# Question #672c6

Aug 19, 2017

As stated in the problem pyramid V-ABCD is cut from a cube of edge 12 in.,as shown in the figure. The vertex V is the midpoint of an upper edge of the cube. We are to compute the lateral surface of the pyramid.

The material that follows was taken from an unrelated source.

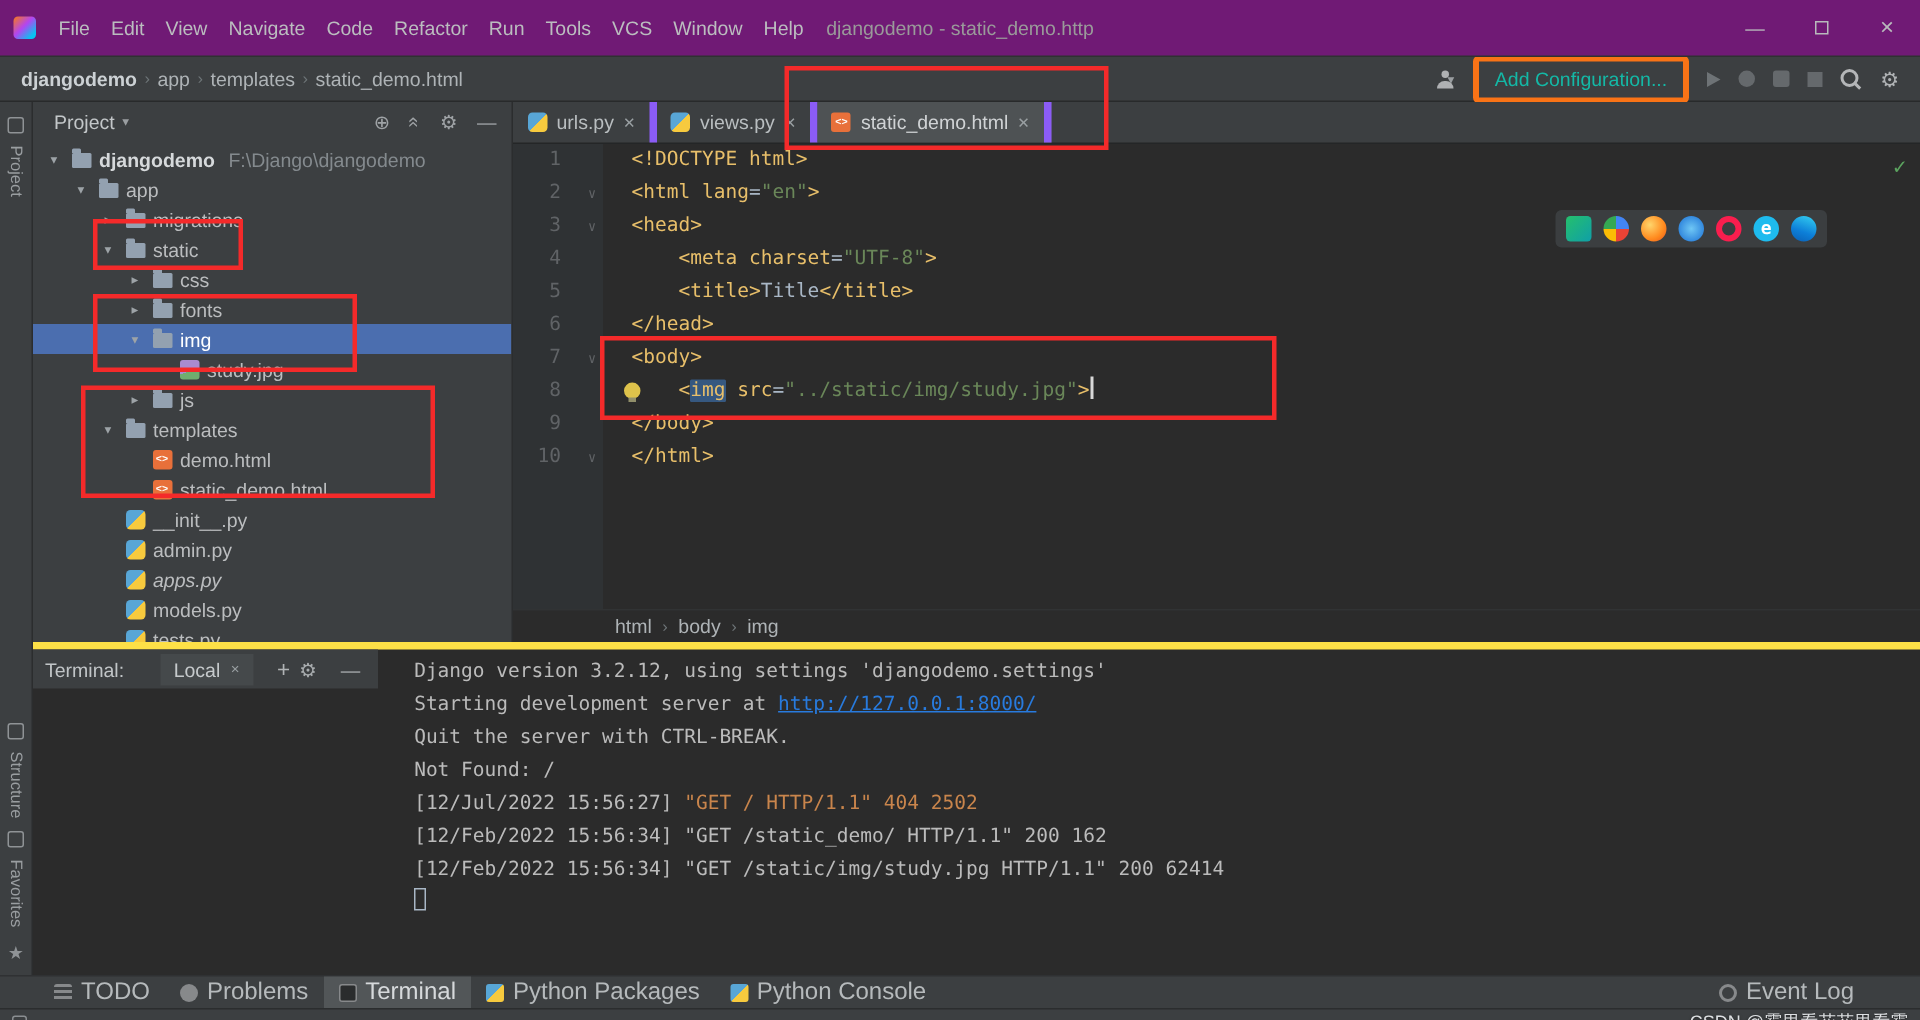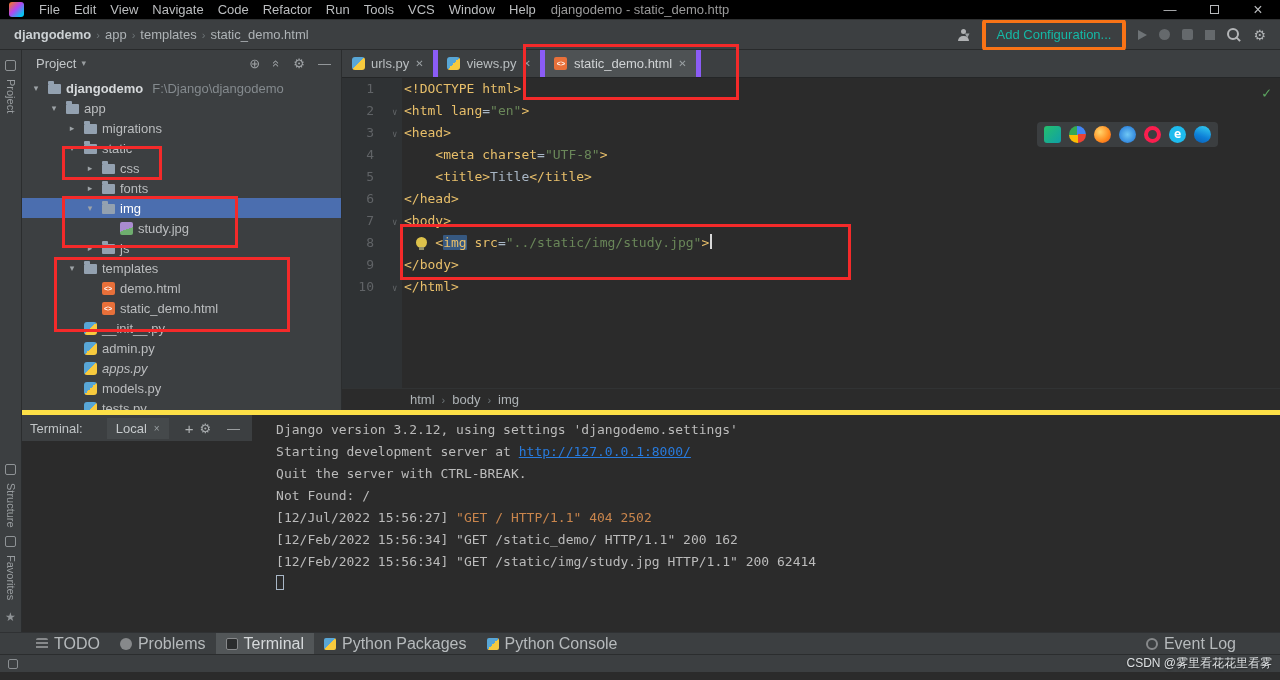"File" .titlebar { background: #000000 -> #701a75; height: 20px -> 38px }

• The lateral surface of the pyramid composed of 4 triangles
$\Delta V A B , \Delta V D C , \Delta V B C = \Delta V A D$

• Area of $\Delta V A B = \frac{1}{2} A B \times V E = \frac{1}{2} \times 12 \times 12 {\text{in"^2=72"in}}^{2}$

• Length of $V B = \sqrt{E {V}^{2} + E {B}^{2}} = \sqrt{{12}^{2} + {6}^{2}} = 6 \sqrt{5} \text{in}$

• In $\Delta V B C , \angle V B C = {90}^{\circ}$

• Length of $V C = \sqrt{B {V}^{2} + B {C}^{2}} = \sqrt{{\left(6 \sqrt{5}\right)}^{2} + {12}^{2}} = 18 \text{in}$

• Area of $\Delta V B C = \frac{1}{2} B C \times V B = \frac{1}{2} \times 12 \times 6 \sqrt{5} = 36 \sqrt{5} {\text{in}}^{2}$

• So Area of $\Delta V A D = 36 \sqrt{5} {\text{in}}^{2}$

• Now semi perimeter of of $\Delta V D C = \frac{1}{2} \left(18 + 18 + 12\right) = 24 \text{in}$

*So area of $\Delta V D C = \sqrt{24 \left(24 - 18\right) \left(24 - 18\right) \left(24 - 12\right)} {\text{in}}^{2}$

$= \sqrt{24 \times 6 \times 6 \times 12} {\text{in"^2=72sqrt2"in}}^{2}$

• Hence the lateral surface of the pyramid composed of 4 triangles
$= \Delta V A B + \Delta V D C + \Delta V B C + \Delta V A D$
$= 72 + 72 \sqrt{2} + 36 \sqrt{5} + 36 \sqrt{5} = 72 \left(1 + \sqrt{2} + \sqrt{5}\right) {\text{in}}^{2}$